Em teoria, alguns pequenos erros podem ser até interessantes, mas quando os escritores insistem: “O que realmente perturba Jon é que ele é um parente da mulher por quem está apaixonado”, enquanto Jon fica com ela e nunca foi mostrado até este momento alguma cena que essa relação incestuosa com sua tia o incomoda, parece mais uma narrativa para tapar buraco do que uma trama inteligente para um desfecho importante. Ou quando fazem Daenerys dizer: “A misericórdia é a nossa força… para as futuras gerações que nunca mais serão reféns de um tirano”, e então incinerar crianças, porque ela está muito ocupada sendo uma tirana.
Mas a coisa que eu tenho lutado com essa temporada em particular, como uma pessoa que lê os livros de George R. R. Martin e é obrigado a ler e escrever teorias, é com a expectativa versus realidade. Embora eu ache que a decisão abrupta de Daenerys de abandonar toda a sua moral tenha sido feita de uma forma apressada e potencialmente calamitosa, dependendo de como será o final, as pessoas responsáveis por esta série nos últimos 72 episódios acreditam que é completamente válido e justificável.
E dadas as reações negativas de “The Long Night” e “The Last of The Starks”, esta temporada, mais do que qualquer outra, parece completamente dependente do quanto cada um de nós se dedicou a essa série, quais aspectos nós mais gostamos (batalhas vs. momentos de caráter especialmente), e para quem estamos torcendo para não morrer no final. Estou certo de que haverá uma multidão de telespectadores que esperavam que Daenerys se perdesse pelo ódio e queimasse o mundo, e esse episódio provavelmente foi o melhor episódio da série para eles.
Mas a coisa ficou parecida com o que aconteceu com a 2ª Temporada do Westworld: uma decepção previsível após meses de especulação frenética e a dissecação obsessiva de todas as possíveis teorias. O final de Game of Thrones provavelmente vai acontecer da forma mais previsível do que eu poderia ter esperado. Muito fãs da série não gostam da Daenerys, mas o que fizeram com ela foi errado e cruel. Eu tinha certeza que eles estavam montando um plot de última hora, com Dany subvertendo as expectativas de todos e talvez até mesmo se sacrificando pelo bem maior. Mas eu aparentemente estava dando muito crédito a série, e no final das contas isso é de mim, não dos escritores. Então é uma decepção muito pessoal.

Linhas de dados —
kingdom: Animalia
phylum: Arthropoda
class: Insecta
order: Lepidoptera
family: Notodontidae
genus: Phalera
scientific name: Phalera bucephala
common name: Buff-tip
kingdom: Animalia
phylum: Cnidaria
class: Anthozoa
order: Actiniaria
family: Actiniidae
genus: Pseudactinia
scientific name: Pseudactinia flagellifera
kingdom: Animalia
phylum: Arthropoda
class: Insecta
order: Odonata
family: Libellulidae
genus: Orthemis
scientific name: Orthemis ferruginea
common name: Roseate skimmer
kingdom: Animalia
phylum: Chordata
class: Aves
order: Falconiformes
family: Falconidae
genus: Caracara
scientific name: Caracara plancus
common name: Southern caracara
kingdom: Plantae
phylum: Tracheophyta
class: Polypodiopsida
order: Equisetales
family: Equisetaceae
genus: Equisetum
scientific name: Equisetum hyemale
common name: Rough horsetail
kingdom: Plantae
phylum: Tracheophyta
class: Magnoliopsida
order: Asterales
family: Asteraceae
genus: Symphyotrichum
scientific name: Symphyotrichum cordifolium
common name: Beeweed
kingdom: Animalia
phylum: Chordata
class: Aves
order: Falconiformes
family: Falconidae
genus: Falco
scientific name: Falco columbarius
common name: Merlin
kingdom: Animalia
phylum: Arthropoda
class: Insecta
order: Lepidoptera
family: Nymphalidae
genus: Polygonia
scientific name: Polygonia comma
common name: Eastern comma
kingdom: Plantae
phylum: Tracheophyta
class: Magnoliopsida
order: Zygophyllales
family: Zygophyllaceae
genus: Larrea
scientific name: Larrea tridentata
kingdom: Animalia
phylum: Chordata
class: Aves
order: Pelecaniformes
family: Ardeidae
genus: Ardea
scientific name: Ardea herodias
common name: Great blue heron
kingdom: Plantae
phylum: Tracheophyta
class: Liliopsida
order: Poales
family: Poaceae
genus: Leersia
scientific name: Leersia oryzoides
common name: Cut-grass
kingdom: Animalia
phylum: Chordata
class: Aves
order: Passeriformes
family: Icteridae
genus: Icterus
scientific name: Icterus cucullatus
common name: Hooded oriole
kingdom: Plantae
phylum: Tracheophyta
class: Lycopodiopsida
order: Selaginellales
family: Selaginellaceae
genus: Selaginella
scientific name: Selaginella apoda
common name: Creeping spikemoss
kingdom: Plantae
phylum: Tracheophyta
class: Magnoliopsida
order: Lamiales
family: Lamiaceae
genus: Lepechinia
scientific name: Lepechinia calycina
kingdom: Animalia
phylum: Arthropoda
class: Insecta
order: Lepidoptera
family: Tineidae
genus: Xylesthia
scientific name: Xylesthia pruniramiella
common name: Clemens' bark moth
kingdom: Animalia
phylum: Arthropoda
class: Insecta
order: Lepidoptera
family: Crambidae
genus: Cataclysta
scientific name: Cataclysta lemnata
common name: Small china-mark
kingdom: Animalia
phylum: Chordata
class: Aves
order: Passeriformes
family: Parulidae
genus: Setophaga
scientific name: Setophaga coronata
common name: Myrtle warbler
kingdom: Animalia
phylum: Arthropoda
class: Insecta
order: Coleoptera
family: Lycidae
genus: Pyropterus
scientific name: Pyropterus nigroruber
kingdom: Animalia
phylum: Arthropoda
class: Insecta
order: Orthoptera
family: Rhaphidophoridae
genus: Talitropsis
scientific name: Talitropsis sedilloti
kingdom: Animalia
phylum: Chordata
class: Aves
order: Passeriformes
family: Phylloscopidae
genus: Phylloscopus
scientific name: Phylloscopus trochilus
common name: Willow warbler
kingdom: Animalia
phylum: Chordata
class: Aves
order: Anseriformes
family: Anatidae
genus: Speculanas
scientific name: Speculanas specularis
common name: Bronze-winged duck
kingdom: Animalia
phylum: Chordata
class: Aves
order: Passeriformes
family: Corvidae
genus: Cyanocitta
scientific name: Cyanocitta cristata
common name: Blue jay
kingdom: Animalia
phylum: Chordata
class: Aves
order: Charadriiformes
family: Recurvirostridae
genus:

Objetivo 1 — Reproduza fielmente o trecho sobre a temporada final de Game of Thrones, começando nas palavras "Mas a coisa que" e parando após "válido e justificável.".
Objetivo 2 — Segundo o trecho sobre a temporada final de Game of Thrones, por que a fala sobre o que perturba Jon parece uma narrativa para tapar buraco? Explique em uma a três frases.
As linhas de dados constituem material independente do trecho da página.

Resposta escrita 1 —
Mas a coisa que eu tenho lutado com essa temporada em particular, como uma pessoa que lê os livros de George R. R. Martin e é obrigado a ler e escrever teorias, é com a expectativa versus realidade. Embora eu ache que a decisão abrupta de Daenerys de abandonar toda a sua moral tenha sido feita de uma forma apressada e potencialmente calamitosa, dependendo de como será o final, as pessoas responsáveis por esta série nos últimos 72 episódios acreditam que é completamente válido e justificável.

Resposta escrita 2 — Jon fica com a mulher por quem está apaixonado, e até aquele momento nunca foi mostrada nenhuma cena em que a relação incestuosa com a tia o incomodasse. Por isso, a afirmação dos escritores soa mais como remendo do que como uma trama inteligente para um desfecho importante.